Tout d’abord, nous présentons à nos lecteurs nos meilleurs vœux pour une année 2019 positive au plan personnel. Pour le domaine du spectacle vivant qui fait l’objet de ce site, nous aimerions des spectacles riches, passionnants, qui regardent le monde et nous aident à le décrypter.
Ces derniers mois nous nous sommes intéressés au travail de Barrie Kosky, directeur de la Komische Oper de Berlin, l’un des théâtres actuellement les plus inventifs de la planète européenne, toujours accessible à un public large, engagé, participatif, à des années lumières du public fossilisé de la Scala de Milan par exemple. Parce que Kosky travaille avec une attention approfondie tous les répertoires, depuis l’opérette traditionnelle au musical et à l’opéra de toutes les époques : qu’y a‑t-il de commun entre Die Perlen der Cleopatra, Anatevka, Candide ou bien Pelléas et Mélisande ? Essentiellement le regard humaniste porté sur notre monde et sa lutte contre toutes les intolérances qu’elles soient institutionnelles ou familiales, dans une ville déchirée par les blessures de l’histoire et qui se relève aujourd’hui en continuant d’être ce qu’elle était il y a un siècle : la plus ouverte, la plus disponible, la plus vivante d’Europe.
« Une mise en scène n’est jamais neutre. Toujours, il s’agit d’un choix. »
Antoine Vitez
Dans cette Berlin, Bertolt Brecht a porté une réflexion sur le théâtre comme regard critique sur le monde, qui continue d’animer la dramaturgie de l’autre côté du Rhin. Qu’on le veuille ou non, la question de la mise en scène cristallise encore des oppositions et des crispations, mais trace aussi des frontières qui sont de vraies frontières culturelles, par exemple entre l’Europe et les Etats-Unis. Les grands metteurs en scène américains font carrière en Europe et pas dans leur pays, même si les Etats-Unis ont été dans les décennies qui suivent la deuxième guerre mondiale un foyer passionnant de la réflexion sur l’acteur et la dramaturgie, qui a enrichi le cinéma, mais pas le théâtre de l’autre côté de l’Atlantique. Il suffit de constater combien il est difficile de donner au MET de New York un rôle moteur dans la diffusion de nouvelles visions scéniques à l’opéra. En Europe, le théâtre se veut outil de lecture du monde, aux Etats-Unis désormais, il est essentiellement Entertainment.

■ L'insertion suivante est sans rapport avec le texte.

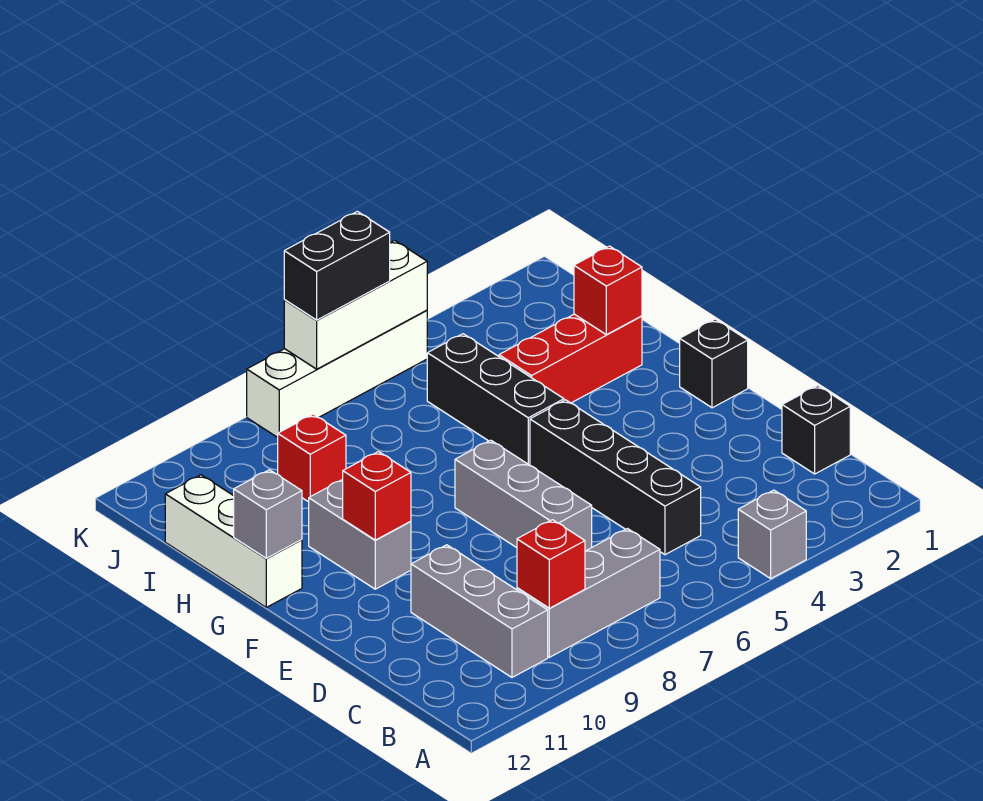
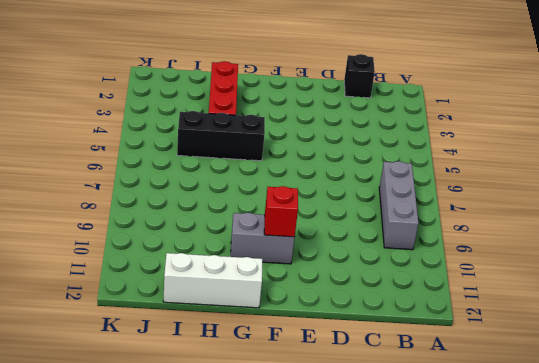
none -> grey 1x1 brick [738,490,806,578]
none -> grey 1x3 brick [411,545,548,677]
none -> black 1x4 brick [530,400,701,555]

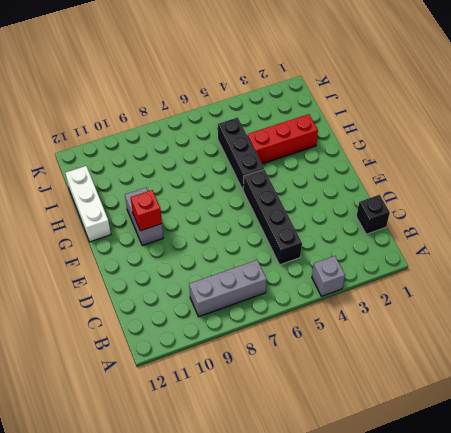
none -> grey 1x3 brick [411,545,548,677]
none -> grey 1x3 brick [455,440,592,551]
none -> black 1x1 brick [680,319,748,408]

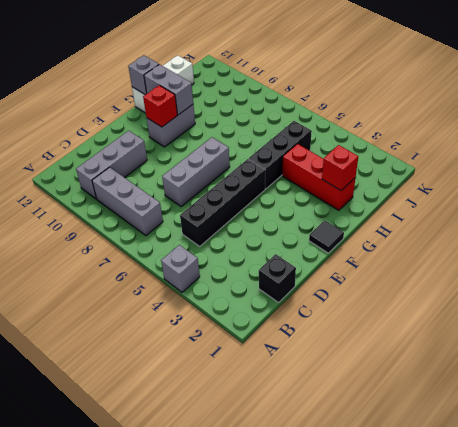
black 1x1 tile [309,220,344,253] -> black 1x1 brick [680,319,748,408]
grey 1x2 brick [144,64,193,115] -> none
none -> red 1x1 brick [278,414,346,502]
none -> white 1x4 brick [247,310,427,438]
none -> red 1x1 brick [517,520,585,608]

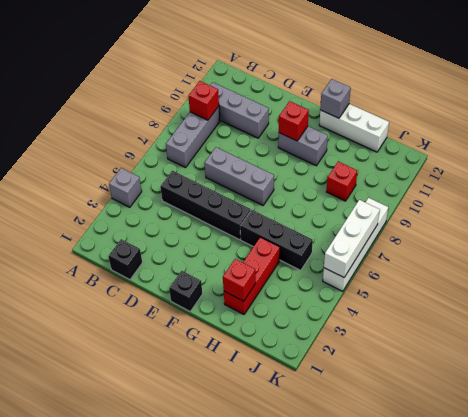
none -> black 1x2 brick [284,211,390,320]

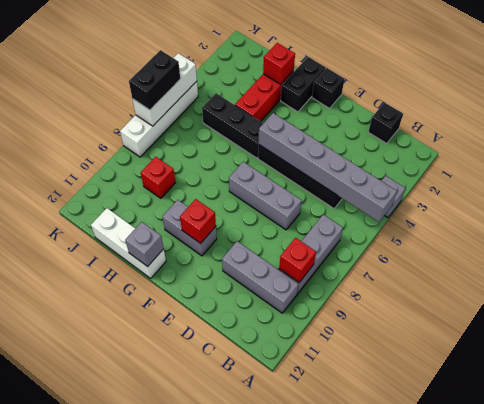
grey 1x6 brick [258,113,397,222] -> none
black 1x2 brick [281,57,326,112] -> none

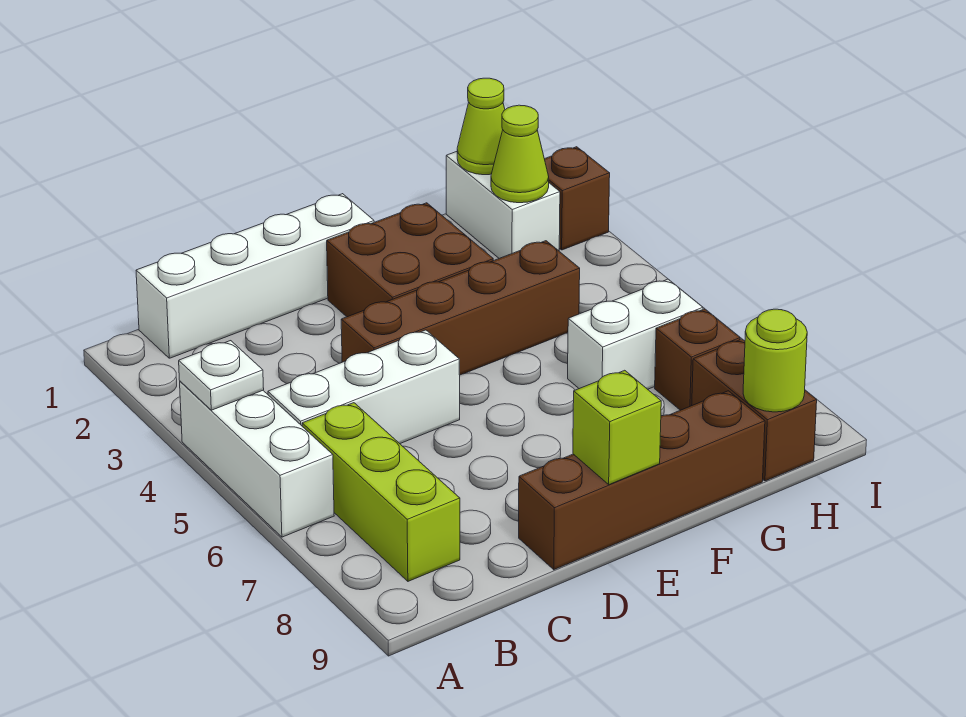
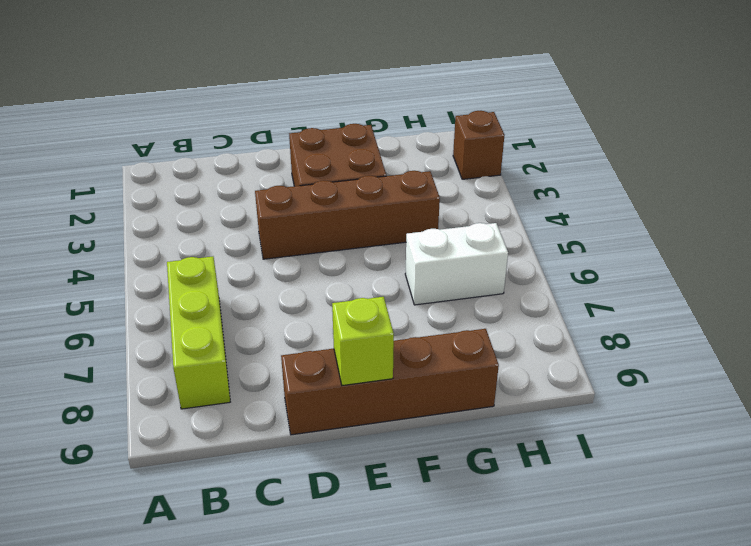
none -> white 1x3 brick [180,381,334,537]
none -> white 1x4 brick [136,194,374,358]
none -> white 1x3 brick [268,330,460,444]

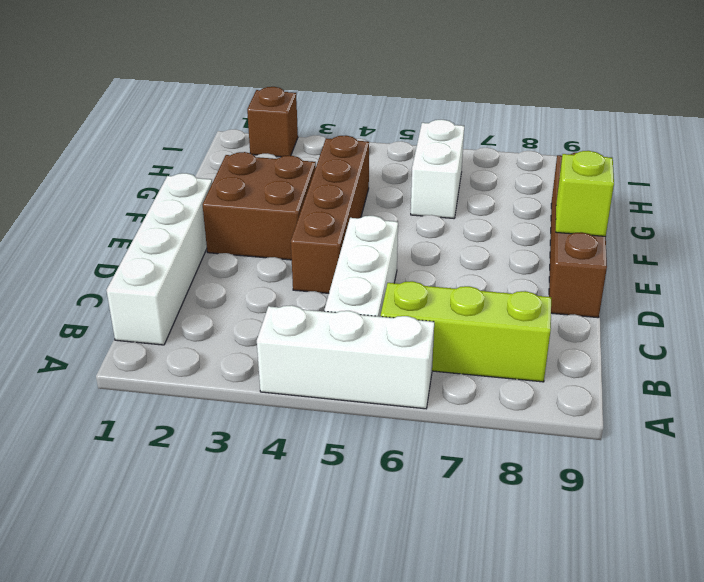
none -> white 1x2 brick [446,152,560,258]
none -> brown 1x1 brick [655,309,740,410]
none -> brown 1x2 brick [692,339,817,481]

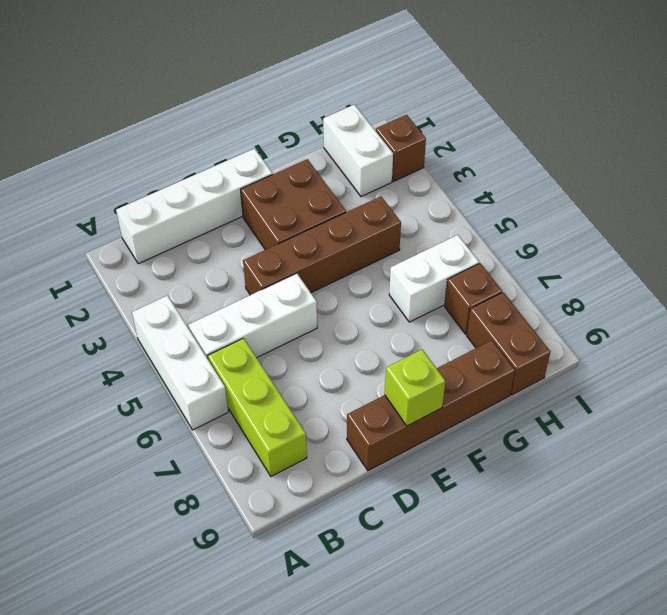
none -> white 1x1 plate [179,341,264,410]
none -> lime 1x1 cone [457,78,505,175]
none -> lime 1x1 cone [491,105,549,203]

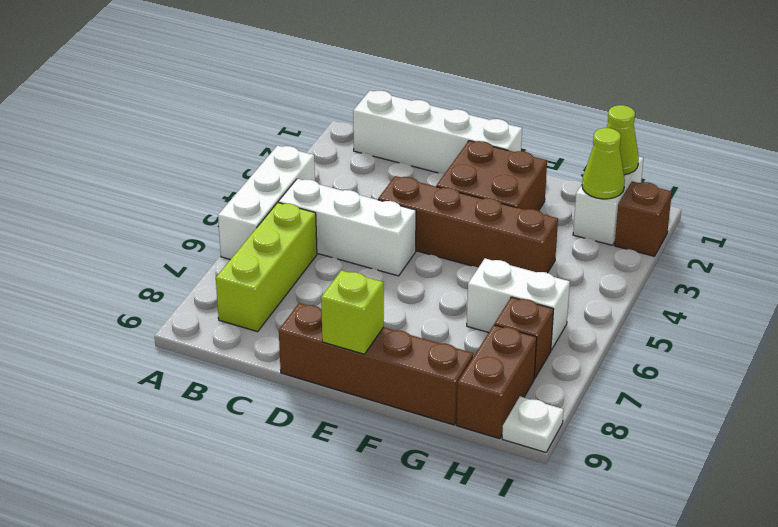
white 1x1 plate [502,396,564,452] -> white 1x1 plate moved to [179,341,264,410]
none -> lime 1x1 round brick [743,309,807,412]

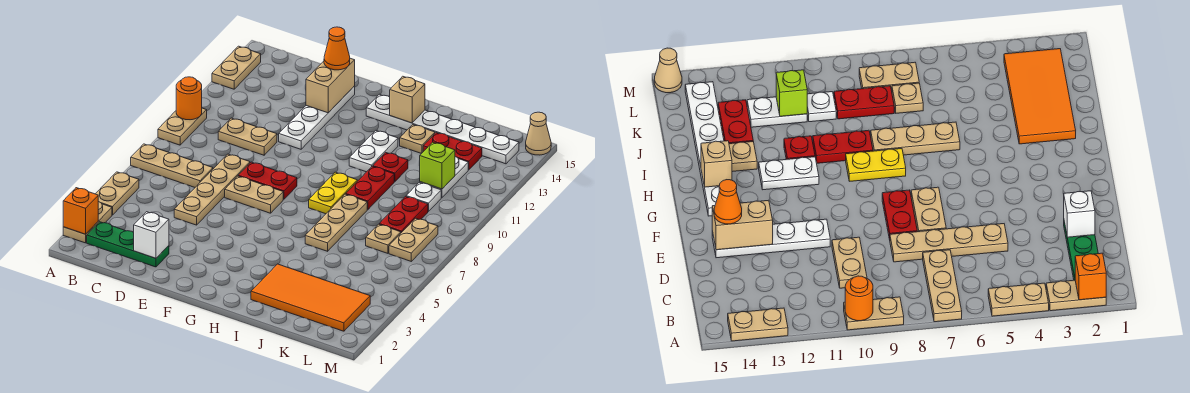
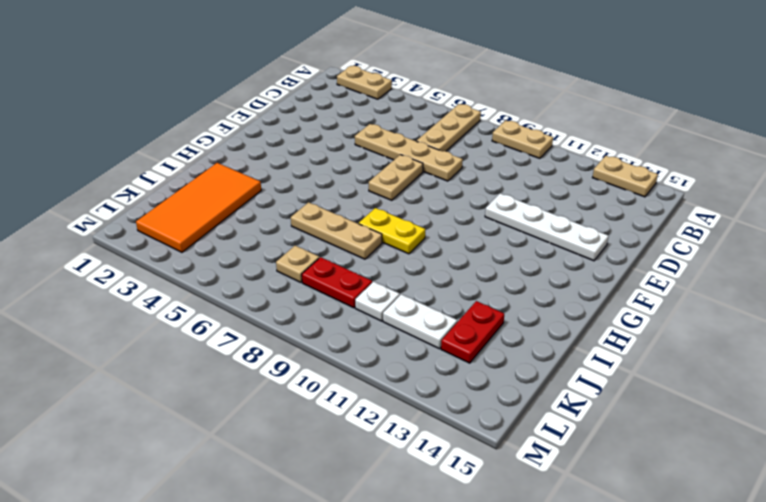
none -> tan 1x2 plate [96,172,139,215]
none -> green 1x3 plate [87,222,169,267]
none -> tan 1x2 plate [218,118,277,155]
none -> red 1x2 plate [238,162,297,199]

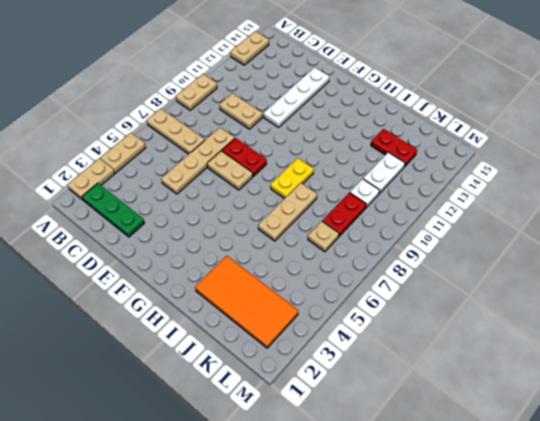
none -> white 1x6 plate [366,94,519,164]
none -> white 1x2 plate [349,131,398,172]
none -> red 1x2 plate [346,166,394,209]
none -> red 1x1 plate [373,152,408,182]

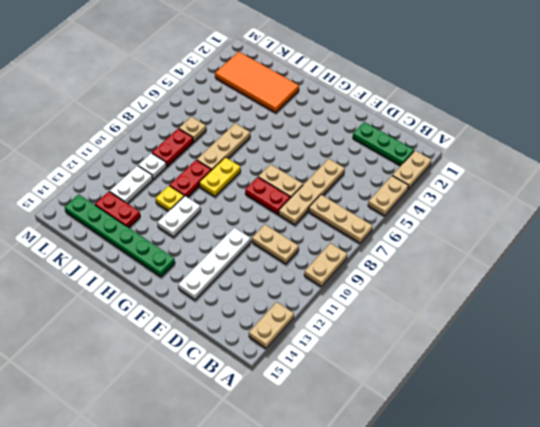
green 1x6 plate [65,194,175,277] -> white 1x6 plate [366,94,519,164]
yellow 1x1 plate [155,186,184,211] -> red 1x1 plate [373,152,408,182]
none -> tan 1x1 plate [400,125,435,154]
none -> tan 1x2 plate [389,218,438,261]
none -> tan 1x1 cone [526,112,551,155]
none -> orange 1x1 brick [63,188,98,234]

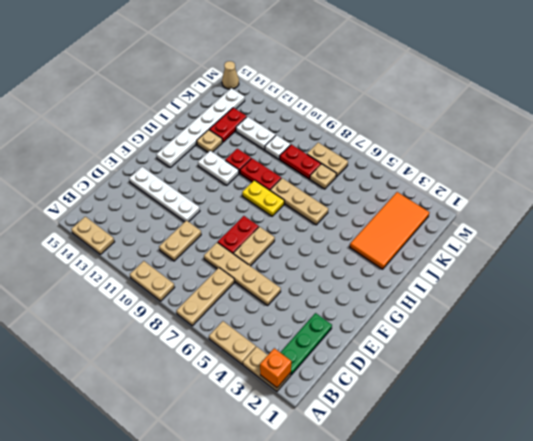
none -> orange 1x1 round brick [176,77,202,120]
none -> white 1x1 brick [134,212,169,258]
none -> tan 1x2 brick [306,58,355,113]
none -> tan 1x1 brick [389,76,425,123]

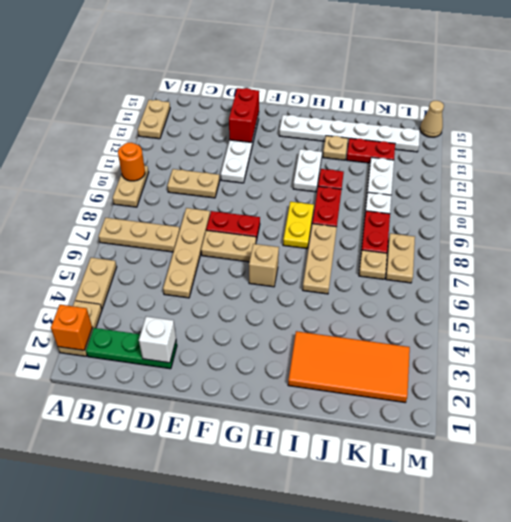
red 1x2 brick [229,88,259,143] -> tan 1x2 brick [306,58,355,113]
tan 1x1 brick [249,244,279,287] -> tan 1x1 brick moved to [389,76,425,123]
none -> lime 1x1 brick [419,142,455,189]
none -> orange 1x1 cone [324,27,350,70]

Ce site qui atteint l’âge adulte a défendu depuis sa création une vision du théâtre et de la mise en scène qui se veut la plus large possible, et continuera de défendre des visions problématiques des œuvres, qui en font des vecteurs de culture et des regards originaux sur notre monde. Profondément wagnériens, nous voyons dans l’œuvre d’art une question permanente posée au monde, profondément brechtiens, nous sommes persuadés qu’une société sans théâtre est une société mouroir de la pensée. C’est aussi la raison pour laquelle nous défendons ardemment l’œuvre de Frank Castorf dont le regard acéré sur la civilisation occidentale semble déranger tant de spectateurs.
Que 2019 contribue à la victoire de la pensée.